The trend highlights a shift in corporate spending where firms prioritize AI infrastructure over human capital. This transition affects thousands of workers across global tech hubs as companies reallocate budgets to maintain a competitive edge in automation.

During a discussion with Arnab Goswami, Vembu said the pressure of rising AI costs and server prices is forcing firms to fire staff to offset the expensive requirements of maintaining AI systems [1, 2]. This financial strain has contributed to a wave of reductions at companies including Oracle, Meta, Amazon, and Cisco [2, 3].

Industry data reflects a sharp increase in these cuts. Nearly 90 tech companies announced layoffs affecting roughly 82,000 employees in the first quarter [3]. The trend continued into the previous month, with reports stating that tech companies cut 33,000 jobs in April amid an AI spending push [4].

AI specifically contributed to these losses, accounting for 26% of the job cuts recorded in April [5]. The reallocation of resources suggests that the cost of computing power and AI development is now competing directly with payroll budgets.

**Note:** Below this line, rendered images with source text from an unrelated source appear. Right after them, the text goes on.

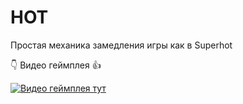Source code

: # HOT

Простая механика замедления игры как в Superhot

👇 Видео геймплея 👍

[![Видео геймплея тут](https://img.youtube.com/vi/l4hoIZV27Gc/0.jpg)](https://youtu.be/l4hoIZV27Gc)

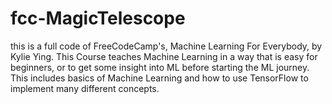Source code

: # fcc-MagicTelescope
this is a full code of FreeCodeCamp's, Machine Learning For Everybody, by Kylie Ying.
This Course teaches Machine Learning in a way that is easy for beginners, or to get some insight into ML before starting the ML journey.
This includes basics of Machine Learning and how to use TensorFlow to implement many different concepts.
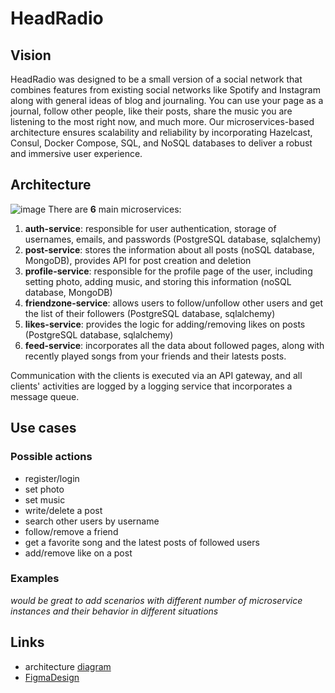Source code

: # HeadRadio

## Vision
HeadRadio was designed to be a small version of a social network that combines features from existing social networks like Spotify and Instagram along with general ideas of blog and journaling. You can use your page as a journal, follow other people, like their posts, share the music you are listening to the most right now, and much more. Our microservices-based architecture ensures scalability and reliability by incorporating Hazelcast, Consul, Docker Compose, SQL, and NoSQL databases to deliver a robust and immersive user experience.

## Architecture
![image](https://github.com/Siromanec/apz-headradio/assets/91982071/63aefc18-28a5-4fdc-9a78-d8004eb7a2fa)
There are **6** main microservices:
1) **auth-service**: responsible for user authentication, storage of usernames, emails, and passwords (PostgreSQL database, sqlalchemy)
2) **post-service**: stores the information about all posts (noSQL database, MongoDB), provides API for post creation and deletion
3) **profile-service**: responsible for the profile page of the user, including setting photo, adding music, and storing this information (noSQL database, MongoDB)
4) **friendzone-service**: allows users to follow/unfollow other users and get the list of their followers (PostgreSQL database, sqlalchemy)
5) **likes-service**: provides the logic for adding/removing likes on posts (PostgreSQL database, sqlalchemy)
6) **feed-service**: incorporates all the data about followed pages, along with recently played songs from your friends and their latests posts.
   
Communication with the clients is executed via an API gateway, and all clients' activities are logged by a logging service that incorporates a message queue. 

## Use cases

### Possible actions
- register/login
- set photo
- set music
- write/delete a post
- search other users by username
- follow/remove a friend
- get a favorite song and the latest posts of followed users
- add/remove like on a post

### Examples
*would be great to add scenarios with different number of microservice instances and their behavior in different situations*

## Links
- architecture [diagram](https://drive.google.com/file/d/1--v8JdgGvQnYgnzEhLhxxedfaLRa2m69/view?usp=sharing)
- [FigmaDesign](https://www.figma.com/design/jxPF5sCpckApn59pTFHQKc/WebProject?node-id=0%3A1&t=x3PPyBabbjrCoVsd-1)
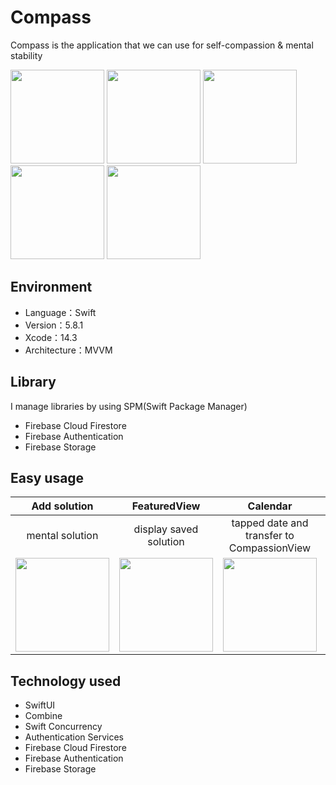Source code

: # Compass
Compass is the application that we can use for self-compassion & mental stability
<p>
<img src="https://github.com/Aki-Ito/SC/blob/main/image1.jpeg" width="150">
<img src="https://github.com/Aki-Ito/SC/blob/main/image2.jpeg" width="150">
<img src="https://github.com/Aki-Ito/SC/blob/main/image3.jpeg" width="150">
<img src="https://github.com/Aki-Ito/SC/blob/main/image4.jpeg" width="150">
<img src="https://github.com/Aki-Ito/SC/blob/main/image5.jpeg" width="150">
</p>

## Environment
- Language：Swift
- Version：5.8.1
- Xcode：14.3
- Architecture：MVVM

## Library
I manage libraries by using SPM(Swift Package Manager)
- Firebase Cloud Firestore
- Firebase Authentication
- Firebase Storage

## Easy usage
|     Add solution     | FeaturedView  |   Calendar    |  Compassion   |
| :-------------: | :-------------: | :-------------: | :-------------: |
| mental solution  | display saved solution  | tapped date and transfer to CompassionView  | do self-compassion  |
|<img src="https://github.com/Aki-Ito/SC/blob/main/AddSolution.png" width="150">|<img src="https://github.com/Aki-Ito/SC/blob/main/Featured.png" width="150">|<img src="https://github.com/Aki-Ito/SC/blob/main/Calendar.png" width="150">|<img src="https://github.com/Aki-Ito/SC/blob/main/Compassion.png" width="150">|

## Technology used
- SwiftUI
- Combine
- Swift Concurrency
- Authentication Services
- Firebase Cloud Firestore
- Firebase Authentication
- Firebase Storage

While some industry leaders argue that AI will eventually create new roles, the current phase is defined by displacement. The financial burden of server-side infrastructure creates a scenario where staff reductions are used to fund the hardware and energy required for large language models [1, 2].

AI is driving large-scale layoffs at companies such as Oracle, Meta, Amazon, and Cisco

The current trend indicates that AI is not merely replacing tasks, but is creating a massive capital expenditure requirement that forces companies to shrink their workforces to afford the technology. As firms pivot toward AI-centric models, the cost of infrastructure—specifically servers and energy—is becoming a primary driver of corporate restructuring in the tech sector.